The question to ask here is, where did those vehicles come from? With a deterministic mindset, it would mean that those vehicles just appeared from nowhere. Which doesn’t make sense. This would suggest that the vehicles have alternative ways to end up on this stretch of road. There must be connecting roads along the way.
This would be a more accurate depiction of the state of our road. The green arrows show where we currently have oversight and understanding of the traffic merging onto the road, the red arrows represent where smaller roads merge onto the road where we lack oversight. The green arrows account for 70% of traffic and the red arrows account for a total of 30% of traffic. With this example we are also saying that we don’t know where the smaller roads merge onto the larger road, since we lack oversight. We are, however, drawing the conclusion that there must be smaller roads contributing to the traffic situation since we are measuring a level of 30% uncertainty. That is, when we take a snapshot of the road, 30% of the vehicles will be red as in the picture above.
To begin to combat this issue we don’t have to know where the vehicles are coming from, we just need to acknowledge that they are in fact red.
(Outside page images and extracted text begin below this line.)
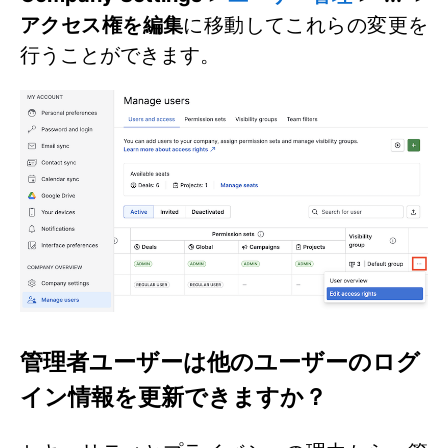
アクセス権を編集
に移動してこれらの変更を
行うことができます。
管理者ユーザーは他のユーザーのログ
イン情報を更新できますか？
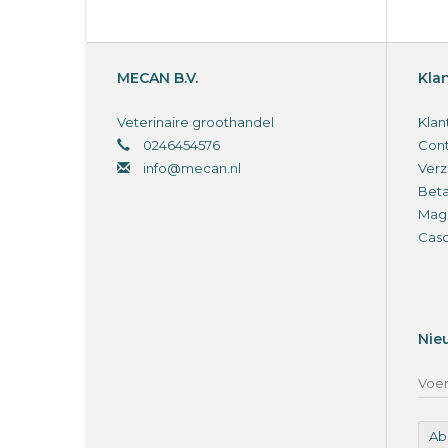
MECAN B.V.
Kla
Veterinaire groothandel
Klan
0246454576
Cont
info@mecan.nl
Verz
Bet
Magi
Cas
Nie
Ab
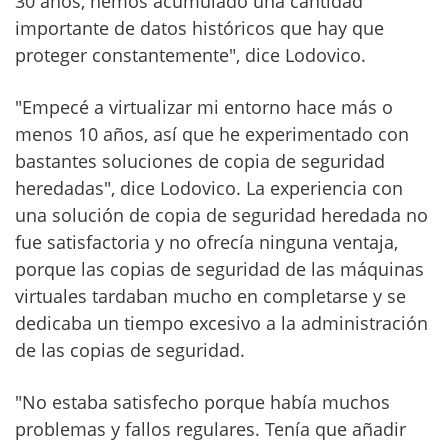
30 años, hemos acumulado una cantidad
importante de datos históricos que hay que
proteger constantemente", dice Lodovico.
"Empecé a virtualizar mi entorno hace más o
menos 10 años, así que he experimentado con
bastantes soluciones de copia de seguridad
heredadas", dice Lodovico. La experiencia con
una solución de copia de seguridad heredada no
fue satisfactoria y no ofrecía ninguna ventaja,
porque las copias de seguridad de las máquinas
virtuales tardaban mucho en completarse y se
dedicaba un tiempo excesivo a la administración
de las copias de seguridad.
"No estaba satisfecho porque había muchos
problemas y fallos regulares. Tenía que añadir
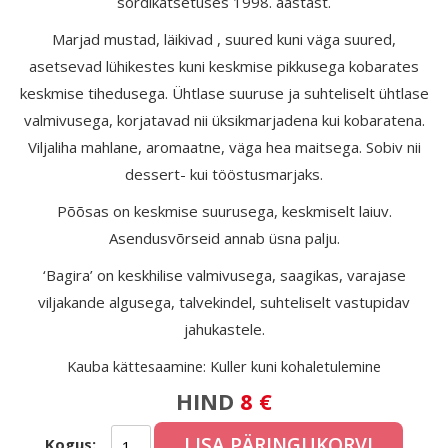
sordikatsetuses 1998. aastast.
Marjad mustad, läikivad , suured kuni väga suured,
asetsevad lühikestes kuni keskmise pikkusega kobarates
keskmise tihedusega. Ühtlase suuruse ja suhteliselt ühtlase
valmivusega, korjatavad nii üksikmarjadena kui kobaratena.
Viljaliha mahlane, aromaatne, väga hea maitsega. Sobiv nii
dessert- kui tööstusmarjaks.
Põõsas on keskmise suurusega, keskmiselt laiuv.
Asendusvõrseid annab üsna palju.
‘Bagira’ on keskhilise valmivusega, saagikas, varajase
viljakande algusega, talvekindel, suhteliselt vastupidav
jahukastele.
Kauba kättesaamine: Kuller kuni kohaletulemine
HIND
8 €
LISA PÄRINGUKORVI
Kogus:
Now that we know that we have 30% red vehicles on the road we can adjust the number of vehicles that can merge onto the road from the green arrows, where we have oversight. We simply decrease this amount to not exceed 70% of the total capacity, leaving gaps for the vehicles that will merge onto the road further down.
Once again, we don’t have to know where nor when the red vehicles will show up, we just need to make sure that we can accommodate them. In fact, given the nature of complex environments, we can’t know when they will show up before they have done so.
To wrap things up, I was thinking a lot about the nature of complex problems and the importance of accepting that you are operating in a complex environment. When you accept that as a fact, you can begin to ask the right type of questions. Asking questions aimed at the complicated or even simple domain is like asking; how long distance will you run this marathon for? To which the answer is, given that a marathon is 42 km I guess we will have to run 42 km in order to complete it. When in fact, we are interested in knowing when we will arrive at B departing from A. Up until this point, we just assumed that we were running a marathon, because the path laid out for us happened to be 42 km long. The true nature of the task was going from A to B as fast as possible.
This has been a chronological summary of the topics I have encountered and reflected on the past 6 months. A good way to wrap up 2019, move into a higher-level reflection and looking forward to the year to 2020.